-------- Data to process --------

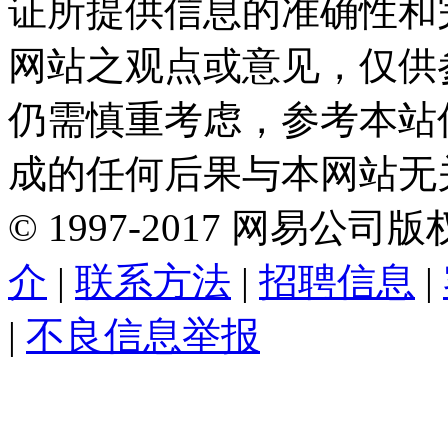
证所提供信息的准确性和
网站之观点或意见，仅供
仍需慎重考虑，参考本站
成的任何后果与本网站无
©
1997-
2017
网易公司版
介
|
联系方法
|
招聘信息
|
|
不良信息举报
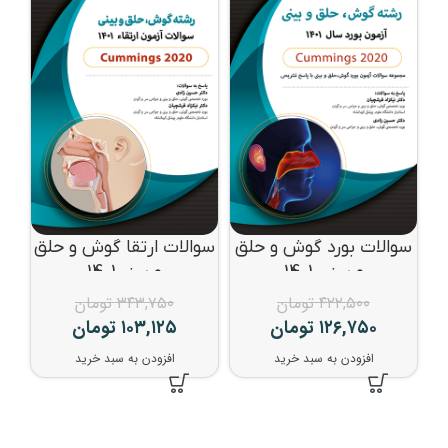
سوالات بورد گوش و حلق
سوالات ارتقا گوش و حلق
و بینی 1401
و بینی1401
۴۲۲,۵۰۰
تومان
۳۴۳,۷۵۰
تومان
۱۲۶,۷۵۰
تومان
۱۰۳,۱۲۵
تومان
افزودن به سبد خرید
افزودن به سبد خرید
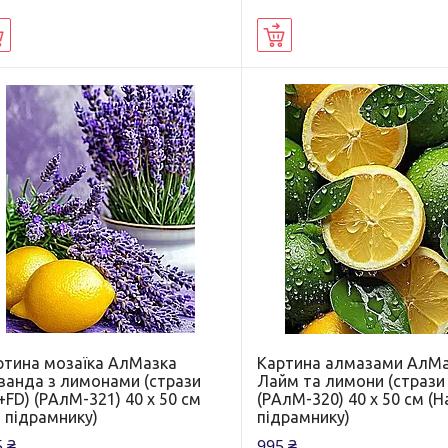
Купити
Купити
ртина мозаїка АлМазка
Картина алмазами АлМ
ванда з лимонами (стрази
Лайм та лимони (стрази
FD) (PАлМ-321) 40 х 50 см
(PАлМ-320) 40 х 50 см (Н
 підрамнику)
підрамнику)
 ₴
995 ₴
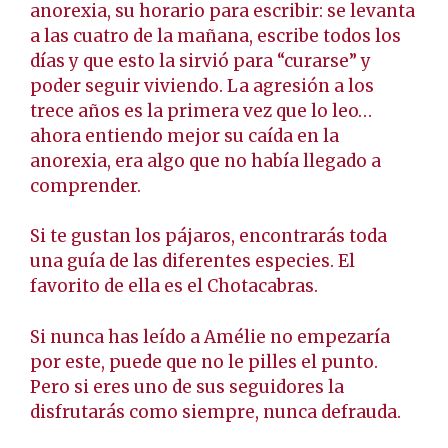
anorexia, su horario para escribir: se levanta
a las cuatro de la mañana, escribe todos los
días y que esto la sirvió para “curarse” y
poder seguir viviendo. La agresión a los
trece años es la primera vez que lo leo…
ahora entiendo mejor su caída en la
anorexia, era algo que no había llegado a
comprender.
Si te gustan los pájaros, encontrarás toda
una guía de las diferentes especies. El
favorito de ella es el Chotacabras.
Si nunca has leído a Amélie no empezaría
por este, puede que no le pilles el punto.
Pero si eres uno de sus seguidores la
disfrutarás como siempre, nunca defrauda.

--------

### What you are asked to do
Considering only lines that contain the word "para", say how many there are in the data, with no other text.

### Written reply
2